High Five! Comics

Posts Tagged ‘Carmine Infantino

How have I never seen this before? DC Challenge seems like it’d be so far up High Five’s alley, I’m pretty sure it has to buy us breakfast in the morning. Check it.

According to legend (or the back pages of issue one, whichever), Len Wein, Gerry Conway, Marv Wolfman, Mark Evanier, Bill Rotsler, and Bill Warren all ended up piss-drunk at some Marvel party at the Executive Hotel during 1983’s San Diego Comic Con. Describing it as a “sauna,” they all retreated to the roof to air out a bit. While up there, Evanier suddenly came up with the idea for a year long round-robin style maxiseries between eleven DC writers and twelve DC artists, announced it, and got the ball rolling. By the time security showed up and kicked them off the roof, Dick Giordano had approved the project and the order of collaborators was set: Evanier, Wein, Doug Moench, Paul Levitz, Mike Barr, Elliot Maggin, Paul Kupperberg, Conway, Roy Thomas, Dan Mishkin, and Marv Wolfman (with Cary Bates) would write while such DC greats as Carmine Infantino, Gil Kane, Dave Gibbons, Giordano, Don Heck, Curt Swan, Keith Giffen, George Perez and others (goddamn!) would tackle the art.

Finally, the rules were established. Each issue would end in a near impossible cliffhanger (or five) that the next author would have to figure out how to fix. The previous author would also get to name the next issue, which would have to tie in at some point. Meanwhile, the two writers couldn’t talk to each other about the project at all. Considering that this book was pretty much a gigantic experimental exercise in comic writing, the authors started getting just plain sadistic trying to fuck each other over with titles such as “If This is Love, Then Why Do My Teeth Hurt?” and “If There’s a Hole in Reality, Is Life a Cosmic Donut?”

Writers could use any characters from the DCU with the exception of any they were writing for at the time. This led to a ton of awesome rarely-used Golden and Silver Age characters popping up such as the Space Cabby, Darwin Jones, Son of Vulcan, and Woozy Winks. Considering that between it’s conception in 1983 and it’s actual release starting in November 1985, that whole Crisis on Infinite Earths thing started making this so non-canon. As a matter of fact, this really kind of helped make DC Challenge a send off to the multiverse.

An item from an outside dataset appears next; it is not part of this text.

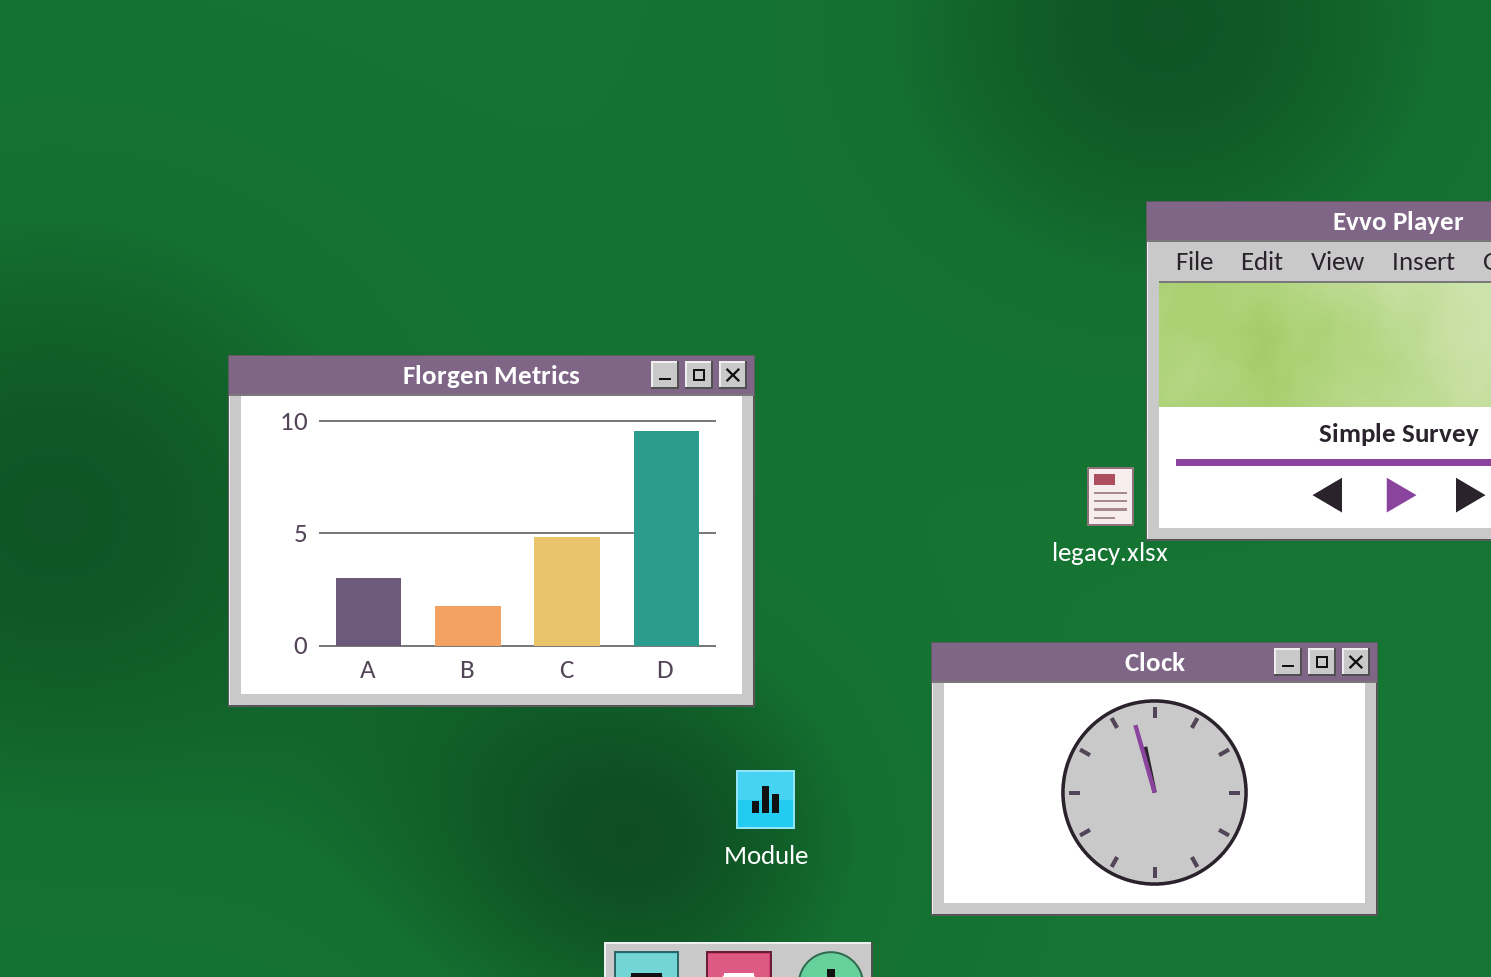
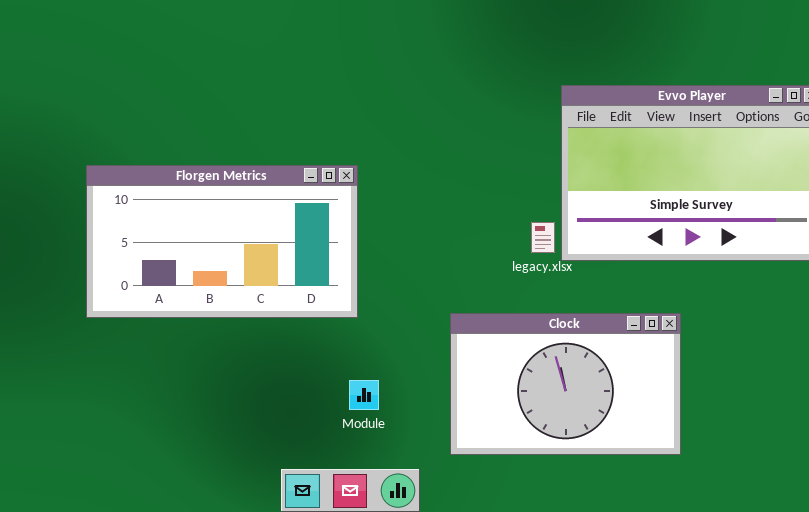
Florgen Metrics: [228,355,755,707] -> [86,165,358,318], resized

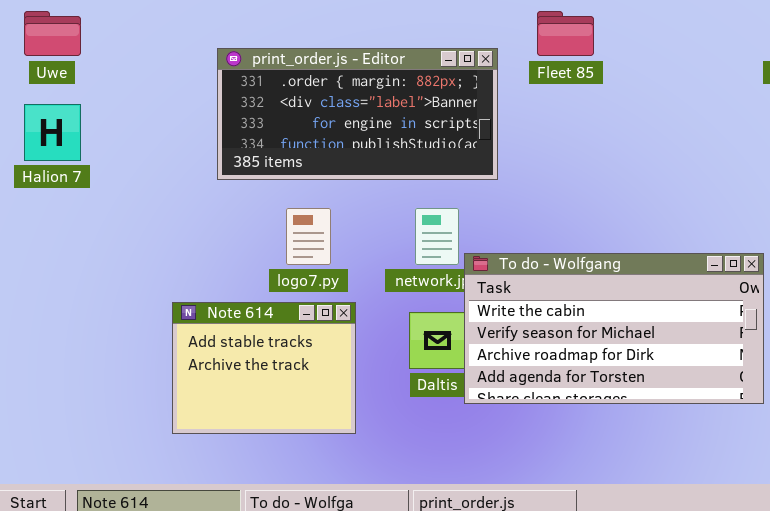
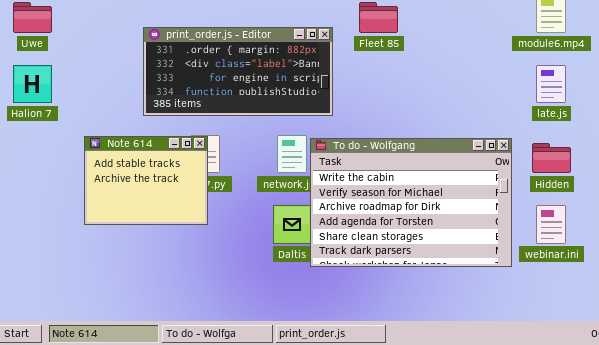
To do - Wolfgang: [464,253,764,404] -> [310,138,512,267], resized
Note 614: [172,302,356,434] -> [84,136,208,225], moved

So, what’s it all about? Well, that’s a bit of a clusterfuck. A race of aliens known as the Moltanians discover that when they die their souls inhabit the bodies of demons in the netherworld. A Moltanian named Bork started the Black Counsel, whose intention was to transport the demons to both Rann and Earth, where the “fabric of reality is much thinner” (thanks to a half-melted Darkseid, apparently). The Guardians of the Universe try their damnedest to prevent it and end up hiring another Moltanian named Kaz to fix everything. Easy enough, right?

Yeah, not really. They try to fix shit by sending a bunch of the heroes to different periods in time where they think they’ll do better. Instead, the Nazis find a spaceship sent back with the Blackhawks and win World War II. Uh, hooray?

As a whole, this book suffers from that old adage “too many cooks in the kitchen.” In theory, yeah, having all these well known writers and artists on one project would be totally awesome! In practice, you get “We Are the World.” In the back of the last issue, DC Challenge‘s Robert Greenberger summed it up when he muses about how “Amazing Heroes says we’re exploitive and Comic’s Journal complains we don’t make any sense.” No shit, it doesn’t make any sense! I mean, how does Aquaman hydrate himself after getting trapped in the middle of the Sahara Desert?

Delicious, delicious vulture juice.

Granted, this book is an interesting (albeit accidental) bookend to the pre-Crisis DCU. Unfortunately, it didn’t seem like the finished product was as glorious as intended by those drunken rooftop comic writers. It does raise the question, though: What would happen if DiDio went ahead and gave the okay to a DC Challenge 2?

Oh, right. “We Are the World 25 for Haiti.”